There are only a handful of states around the nation that still have archaic Sunday hunting bans on the books. My home state of Virginia is one of them, though the outright ban was modified a couple of years ago to allow for hunting on private land, and the state legislature just repealed the ban on Sunday hunting on public land a few weeks ago.
Maine, however, still has its Sunday hunting ban on the books, though a new lawsuit could undo the restriction if a judge agrees with the somewhat novel argument that the ban is in conflict with a new amendment to the state’s constitution that declares ” all individuals have a natural, inherent and unalienable right to grow, raise, harvest, produce and consume the food of their own choosing for their own nourishment, sustenance, bodily health and well-being.”
Virginia Parker of Readfield filed the lawsuit against the state on behalf of herself and her husband, Joel, to end the Sunday hunting ban because of “the unalienable constitutional right to harvest food, superseding the old religious ban on Sunday hunting.”
The couple belong to the 2,600-member Facebook group, “Maine Hunters United for Sunday Hunting.”
Virginia Parker was joined at a news conference by lobbyist Jared Bornstein, the group’s founder, and her attorney, Andrew Schmidt, after the lawsuit was filed at the courthouse Wednesday. Judy Camuso, commissioner of the Maine Department of Inland Fisheries and Wildlife, is named as the defendant in the suit.
The new lawsuit calls the decades-old ban a “historical and religious anachronism” that must be taken off the books because it now conflicts with the state’s Department of Inland Fisheries and Wildlife’s “natural resource management and safety goals.”
Joel Parker, like many hunters, works Monday through Friday, which only gives him the weekend to take to the field or climb a tree stand in search of some tasty and nutritious wild game. That means that Parker only has one day each week where we could potentially hunt, but when you factor in kids’ schedules and the other day-to-day chores and tasks we’re all faced with, the ban on Sunday hunting has even more of an impact.
Without the ability to hunt on Sundays, and because of both work and their children’s school schedules, the Parkers have only one day per week when they can teach their children to hunt or hunt together as a family. Moreover, due to the ban on Sunday hunting, the Parkers cannot plan a full weekend hunt as a family in more remote areas of the state because they only have one day per weekend to hunt.

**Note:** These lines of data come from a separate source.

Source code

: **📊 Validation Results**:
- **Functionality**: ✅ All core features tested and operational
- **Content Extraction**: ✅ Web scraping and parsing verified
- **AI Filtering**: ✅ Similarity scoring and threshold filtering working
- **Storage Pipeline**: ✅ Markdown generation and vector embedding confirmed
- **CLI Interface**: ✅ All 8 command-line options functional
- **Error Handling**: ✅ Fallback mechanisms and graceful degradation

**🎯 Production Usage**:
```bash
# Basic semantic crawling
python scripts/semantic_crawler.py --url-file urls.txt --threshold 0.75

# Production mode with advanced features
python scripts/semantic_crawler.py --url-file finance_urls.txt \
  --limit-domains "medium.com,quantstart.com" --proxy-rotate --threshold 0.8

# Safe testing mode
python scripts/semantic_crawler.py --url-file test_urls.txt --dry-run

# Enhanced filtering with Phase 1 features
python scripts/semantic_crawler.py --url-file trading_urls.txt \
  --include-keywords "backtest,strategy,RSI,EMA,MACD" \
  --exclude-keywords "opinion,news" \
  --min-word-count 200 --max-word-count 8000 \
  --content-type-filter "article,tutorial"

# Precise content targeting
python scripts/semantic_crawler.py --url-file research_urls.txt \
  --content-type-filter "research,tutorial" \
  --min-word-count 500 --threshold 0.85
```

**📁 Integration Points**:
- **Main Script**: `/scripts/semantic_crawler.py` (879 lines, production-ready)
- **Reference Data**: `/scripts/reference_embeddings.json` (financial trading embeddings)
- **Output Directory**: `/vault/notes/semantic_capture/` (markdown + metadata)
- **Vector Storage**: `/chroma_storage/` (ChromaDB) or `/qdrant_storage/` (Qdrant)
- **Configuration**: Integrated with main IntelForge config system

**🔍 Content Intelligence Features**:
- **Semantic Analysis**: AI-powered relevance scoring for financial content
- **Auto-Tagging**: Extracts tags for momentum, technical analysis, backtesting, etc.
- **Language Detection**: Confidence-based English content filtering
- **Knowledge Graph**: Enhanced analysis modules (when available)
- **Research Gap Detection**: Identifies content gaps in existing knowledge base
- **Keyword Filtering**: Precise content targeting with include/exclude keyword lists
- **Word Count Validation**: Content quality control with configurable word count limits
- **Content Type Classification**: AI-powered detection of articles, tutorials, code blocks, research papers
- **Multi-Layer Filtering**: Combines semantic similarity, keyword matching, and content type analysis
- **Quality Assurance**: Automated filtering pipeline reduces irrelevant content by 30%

Enter the state’s Right to Food amendment, which the Parkers say supersedes state law banning hunting on Sundays.
Like many states, Maine’s Sunday hunting ban has its origins in the “Old Sunday Law” that restricted most activities—such as shopping and other business activities—from taking place on Sundays for religious reasons. In 1883, when Maine enacted its first hunting laws, including setting hunting seasons, Sunday was excluded from the hunting season in line with Sabbath law.
The “Old Sunday Law” was chipped away until even alcohol could be sold on Sunday mornings in 2015. And similar hunting bans in other states fell away, with only Massachusetts still currently enforcing a full ban on Sunday hunting.

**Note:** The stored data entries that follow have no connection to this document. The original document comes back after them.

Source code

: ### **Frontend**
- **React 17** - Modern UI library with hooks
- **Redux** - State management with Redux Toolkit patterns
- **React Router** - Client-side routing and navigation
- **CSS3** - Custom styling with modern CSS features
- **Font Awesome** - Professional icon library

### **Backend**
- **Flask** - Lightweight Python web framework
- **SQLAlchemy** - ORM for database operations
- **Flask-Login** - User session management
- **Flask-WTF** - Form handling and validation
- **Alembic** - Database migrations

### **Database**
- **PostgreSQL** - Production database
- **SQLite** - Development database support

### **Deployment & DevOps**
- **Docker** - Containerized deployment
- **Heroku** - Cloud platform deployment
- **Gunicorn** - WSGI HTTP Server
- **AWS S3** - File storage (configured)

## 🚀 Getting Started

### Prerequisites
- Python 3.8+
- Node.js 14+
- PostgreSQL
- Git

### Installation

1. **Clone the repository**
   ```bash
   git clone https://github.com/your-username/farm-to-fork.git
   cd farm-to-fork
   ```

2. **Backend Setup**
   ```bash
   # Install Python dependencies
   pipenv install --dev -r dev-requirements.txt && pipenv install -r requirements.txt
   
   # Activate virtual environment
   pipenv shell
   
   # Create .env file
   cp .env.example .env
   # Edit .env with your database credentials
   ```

It is the official position of the Department of Inland Fish and Wildlife that the Sunday hunting ban is social and not biological in nature. During a hearing on the topic of Sunday hunting, the Department Resource Management Director for IFW testified to the Maine legislature on behalf of IFW that “. . . I would say this information reinforces this as a social issue, not a biological discussion.”
It’s absolutely a social issue, and not one of proper wildlife management. Here in Virginia the supporters of the ban weren’t talking about how it would benefit the deer population. Instead, their arguments were mostly about wanting to have one day a week when they felt safe to walk in the woods. Given that 47 other states don’t have bans on Sunday hunting and also don’t have an issue with hikers and hunters doing their own thing, that argument didn’t have quite the emotional resonance that it once did.
Those lobbying to remove the ban, on the other hand, couched their arguments in terms that are very similar to the ones used by the Parkers and their attorneys in Maine.
I would respectfully ask you: In 2022, would you support a ban on fishing on Sundays? A ban on hiking on Sundays?” asked John Culclasure with the Congressional Sportsmen Foundation. “On Sundays, we can buy tobacco, buy alcohol, buy hard liquor, lottery tickets, gamble, go to breweries, see live music, do everything except hunt.”
Eric Lehmann, speaking for the Virginia Public Land Hunters and Fishermen, a Facebook group with more than 9,000 members, called the existing prohibition “a true religious liberties issue.”
“It forces largely Christian viewpoints, day of rest beliefs, on other religious and nonreligious public land users,” he said.
If that argument was good enough to win over Virginia Democrats, maybe it’ll work to win over a judge in Maine as well. As a First Amendment supporter as well as a Second Amendment advocate, I certainly hope that’s the case. The state’s ban on Sunday hunting can certainly be ended without infringing on our right to worship, but there’s a very strong argument that the ban is causing undue harm to those wishing to exercise their right to harvest food of their choosing fresh from the field.